WHAT TO DO |
Please state how many lines below include the word "size"; the reply should be the number only.

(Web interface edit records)
>>>>>

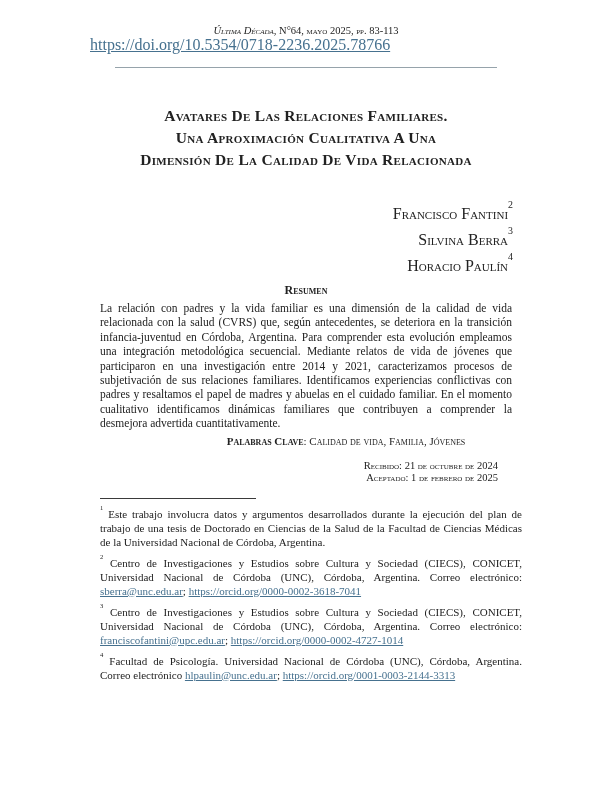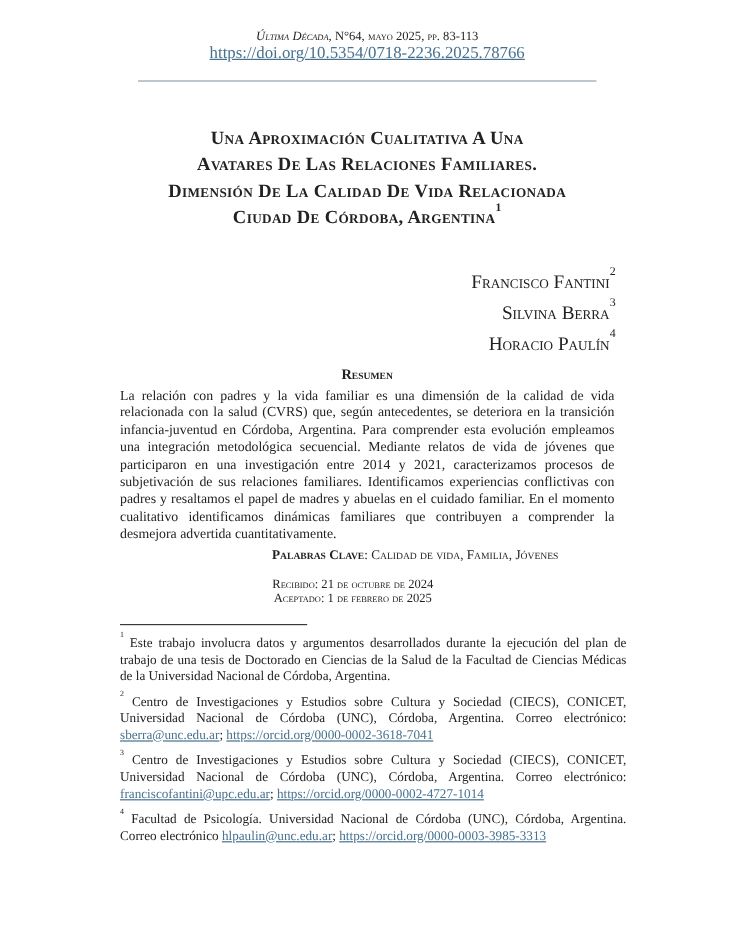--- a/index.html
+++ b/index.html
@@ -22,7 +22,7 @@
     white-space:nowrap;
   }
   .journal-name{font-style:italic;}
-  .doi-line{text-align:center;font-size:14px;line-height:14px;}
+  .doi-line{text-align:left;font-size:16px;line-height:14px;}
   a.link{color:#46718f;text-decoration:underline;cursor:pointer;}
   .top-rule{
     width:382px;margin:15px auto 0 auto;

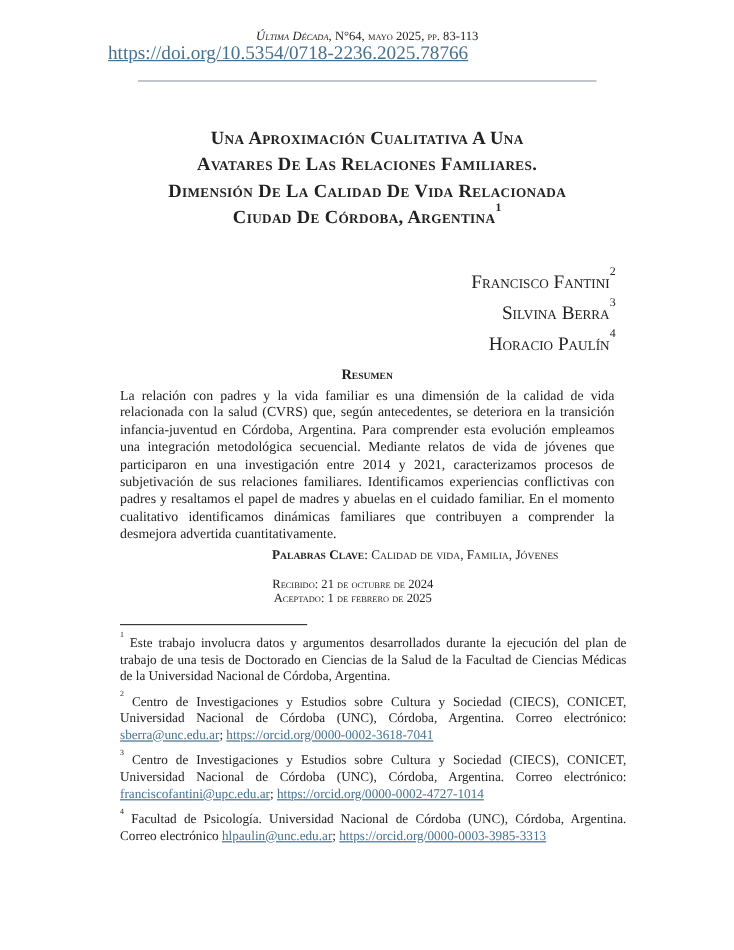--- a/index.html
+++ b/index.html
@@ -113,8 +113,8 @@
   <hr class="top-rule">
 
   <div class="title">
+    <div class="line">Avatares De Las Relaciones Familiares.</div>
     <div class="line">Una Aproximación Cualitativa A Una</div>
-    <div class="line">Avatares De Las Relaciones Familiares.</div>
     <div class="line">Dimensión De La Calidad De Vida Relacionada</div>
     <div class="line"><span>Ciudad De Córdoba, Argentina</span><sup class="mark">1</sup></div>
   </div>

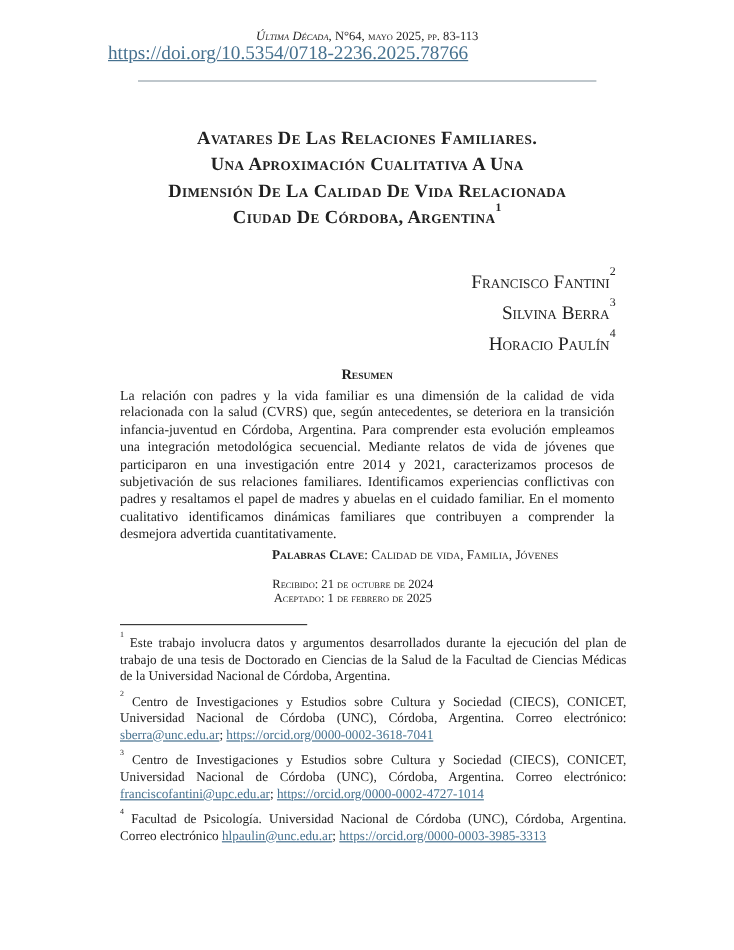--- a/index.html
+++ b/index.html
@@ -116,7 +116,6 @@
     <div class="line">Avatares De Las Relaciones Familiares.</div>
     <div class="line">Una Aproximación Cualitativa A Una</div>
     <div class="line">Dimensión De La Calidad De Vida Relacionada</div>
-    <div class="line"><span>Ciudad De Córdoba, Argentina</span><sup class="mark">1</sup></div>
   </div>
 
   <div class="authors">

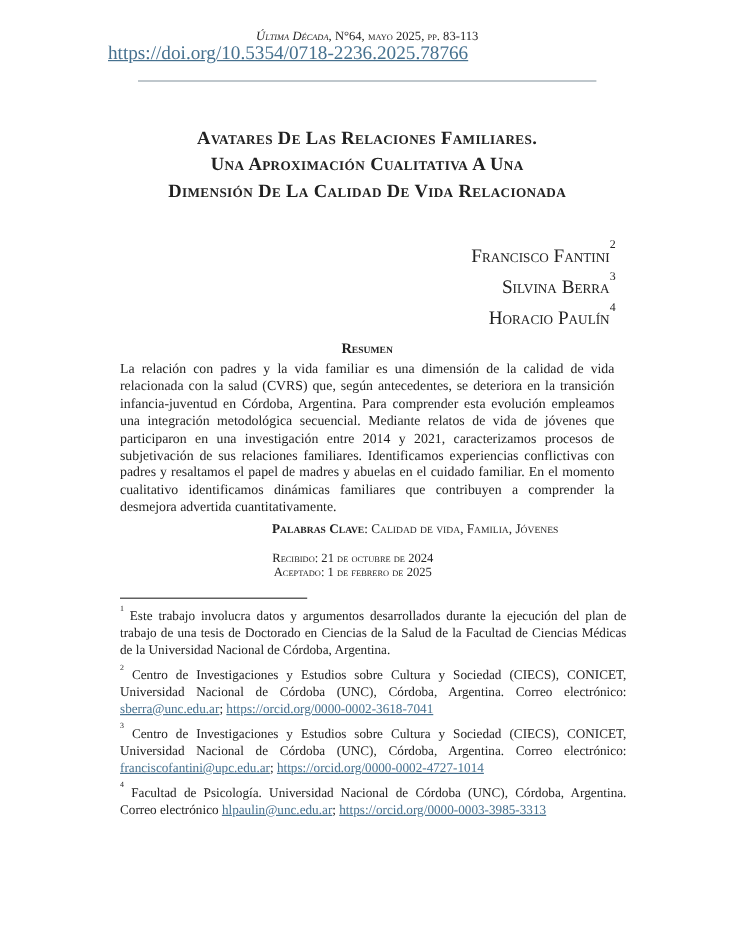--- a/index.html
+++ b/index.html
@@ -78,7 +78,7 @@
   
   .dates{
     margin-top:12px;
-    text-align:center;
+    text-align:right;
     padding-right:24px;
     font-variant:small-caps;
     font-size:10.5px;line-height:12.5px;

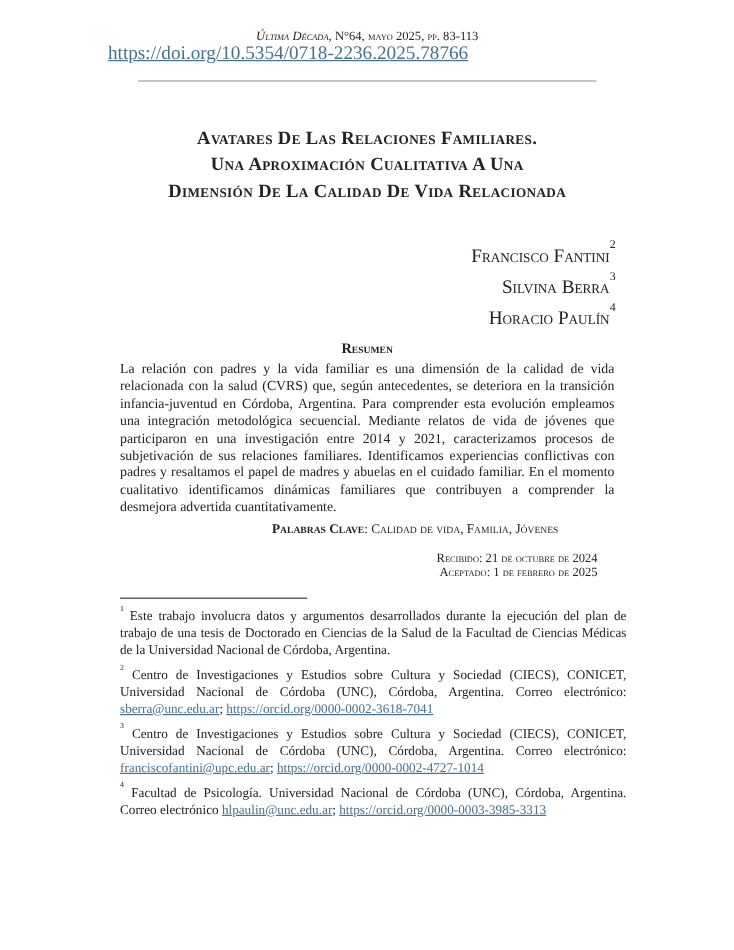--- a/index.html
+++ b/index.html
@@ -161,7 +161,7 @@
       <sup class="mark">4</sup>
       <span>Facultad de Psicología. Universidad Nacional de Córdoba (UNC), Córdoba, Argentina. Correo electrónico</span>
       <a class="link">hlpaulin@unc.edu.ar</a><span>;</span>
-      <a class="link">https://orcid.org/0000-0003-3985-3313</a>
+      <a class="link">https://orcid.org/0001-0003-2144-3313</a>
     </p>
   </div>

<<<<<

SOLUTION TO THE EXERCISE |
3